**TASK TO COMPLETE**
Please reproduce the neural network notes from "f(x) = 1 / (1 + e^(-x))" to "e^(-x)) / (e^x + e^(-x))", renaming "Binary classification" to "Two-class classification".
*** Opening of SOURCE DOCUMENT ***
Neural Networks & Deep Learning

Core Concepts

1. Activation Functions

Interview Question: "Explain common activation functions and when to use each."

ReLU (Rectified Linear Unit):

f(x) = max(0, x)

Pros: Fast, helps with vanishing gradient, sparse activation
Cons: Dead neurons (neurons that always output 0)
Use: Hidden layers in most architectures

Sigmoid:

f(x) = 1 / (1 + e^(-x))

Pros: Smooth gradient, outputs in (0,1)
Cons: Vanishing gradient problem, not zero-centered
Use: Binary classification output layer

Tanh:

f(x) = (e^x - e^(-x)) / (e^x + e^(-x))

Pros: Zero-centered, stronger gradients than sigmoid
Cons: Still vanishing gradient
Use: RNNs, sometimes hidden layers

Softmax (multi-class output):

f(x_i) = e^(x_i) / Σ(e^(x_j))

Use: Multi-class classification output layer

Implementation:

import numpy as np

def relu(x):
    return np.maximum(0, x)

def relu_derivative(x):
    return (x > 0).astype(float)

def sigmoid(x):
    return 1 / (1 + np.exp(-x))

def sigmoid_derivative(x):
    s = sigmoid(x)
    return s * (1 - s)

def softmax(x):
    exp_x = np.exp(x - np.max(x, axis=1, keepdims=True))
    return exp_x / np.sum(exp_x, axis=1, keepdims=True)

2. Backpropagation

Interview Question: "Explain backpropagation."

Simple Answer:

Forward pass: Calculate predictions
Loss calculation: Compare with true labels
Backward pass: Calculate gradients using chain rule
Weight update: Adjust weights proportional to gradients

Formula (chain rule):

∂Loss/∂w = ∂Loss/∂output × ∂output/∂activation × ∂activation/∂weighted_sum × ∂weighted_sum/∂w

Conceptual Code:

def backprop_step(x, y_true, weights, activations):
    """
    Single backprop step

    Returns: gradients for weights
    """
    # Forward pass
    z = x @ weights  # Weighted sum
    a = relu(z)      # Activation
    loss = mse(a, y_true)

    # Backward pass
    d_loss = 2 * (a - y_true)  # MSE gradient
    d_relu = relu_derivative(z)
    d_weights = x.T @ (d_loss * d_relu)
*** Close of SOURCE DOCUMENT ***
*** Opening of DATASET CONTENT ***
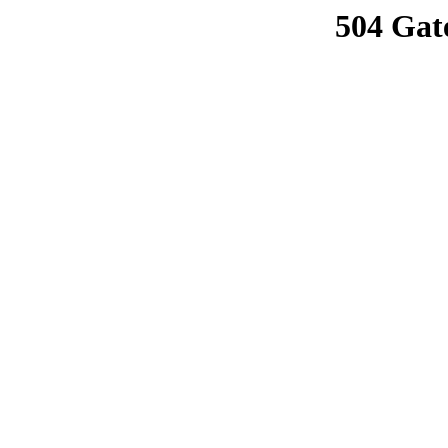
504 Gat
*** Close of DATASET CONTENT ***
**RESULT OF THE EXERCISE**
f(x) = 1 / (1 + e^(-x))

Pros: Smooth gradient, outputs in (0,1)
Cons: Vanishing gradient problem, not zero-centered
Use: Two-class classification output layer

Tanh:

f(x) = (e^x - e^(-x)) / (e^x + e^(-x))